| ZADANIE DO WYKONANIA |
Wybierz z poniższego materiału i przepisz każdy wiersz, w którym występuje słowo „series”. Wielkość liter ma znaczenie.

---------------

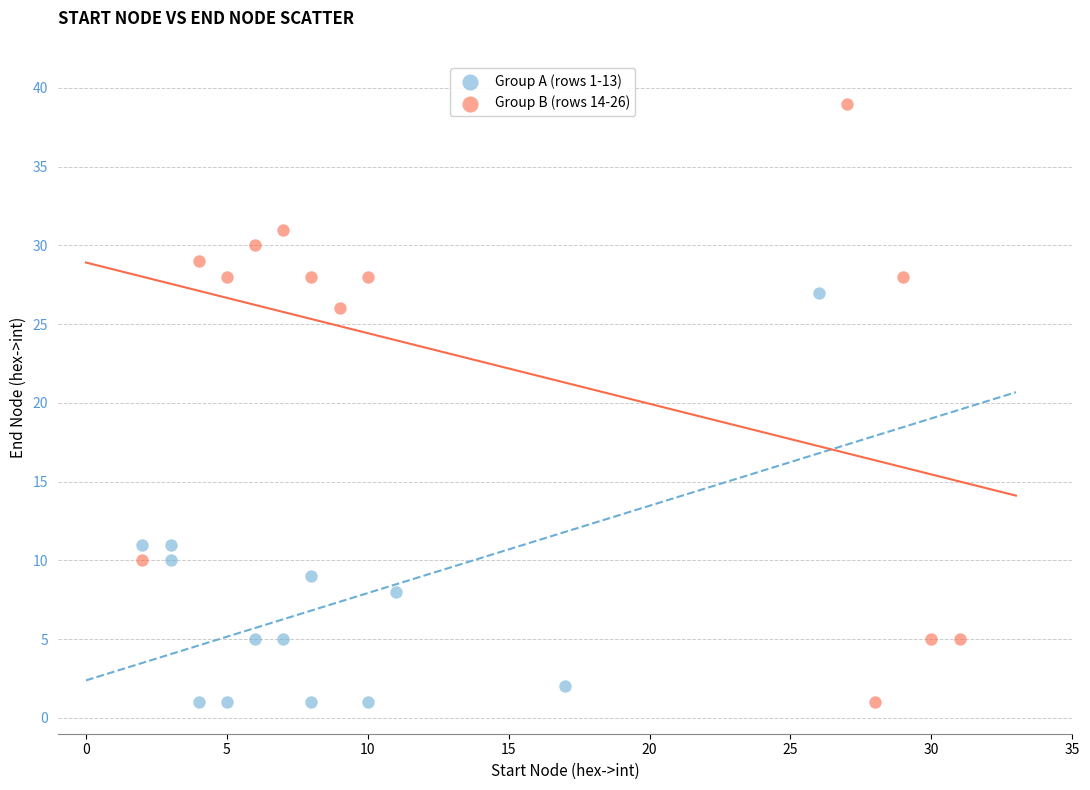

What are all the series names shown in the legend?

Group A (rows 1-13), Group B (rows 14-26)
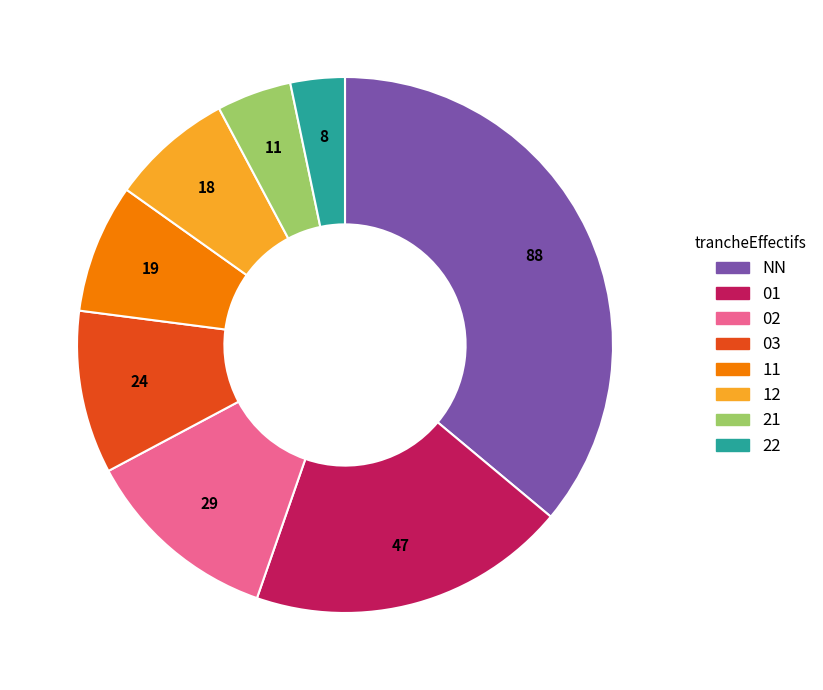

What is the ratio of the value at 11 to the value at 02?

0.7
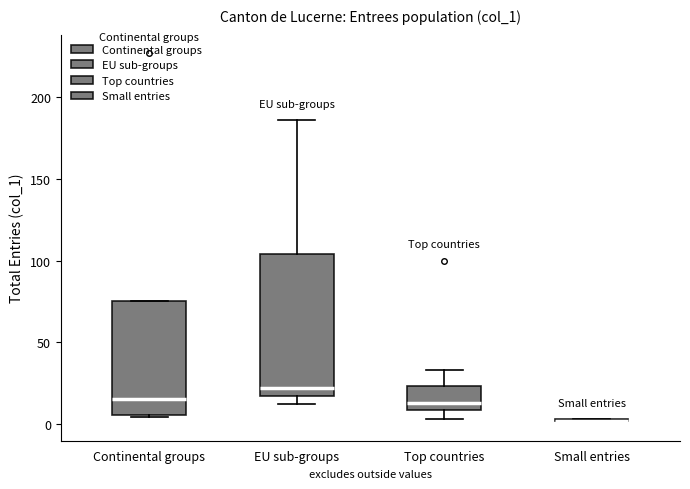

Comparing the boxes themselves (not the whiskers), which one is the tallest?

EU sub-groups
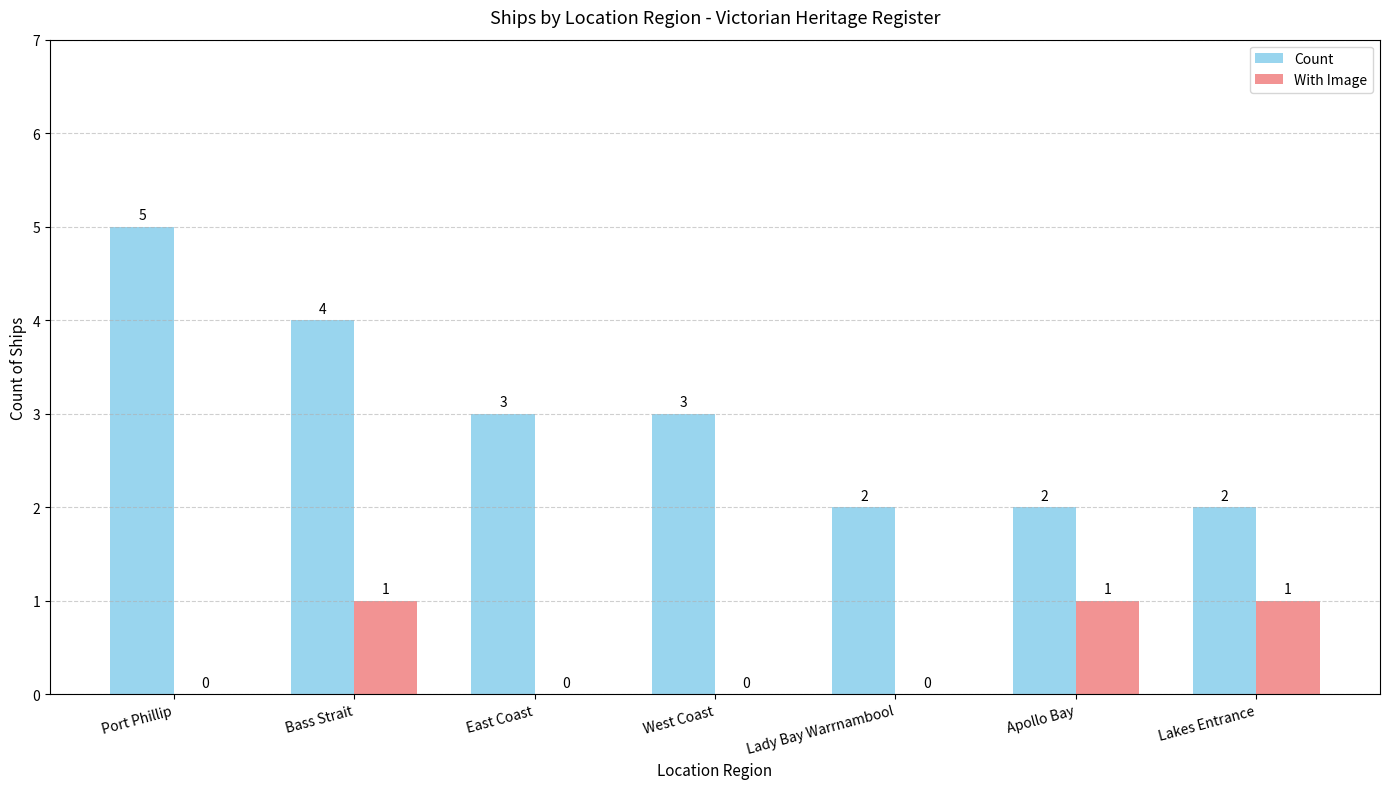

How many positive values does the With Image series have?

3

---------------

| WYNIK ZADANIA |
What are all the series names shown in the legend?
How many positive values does the With Image series have?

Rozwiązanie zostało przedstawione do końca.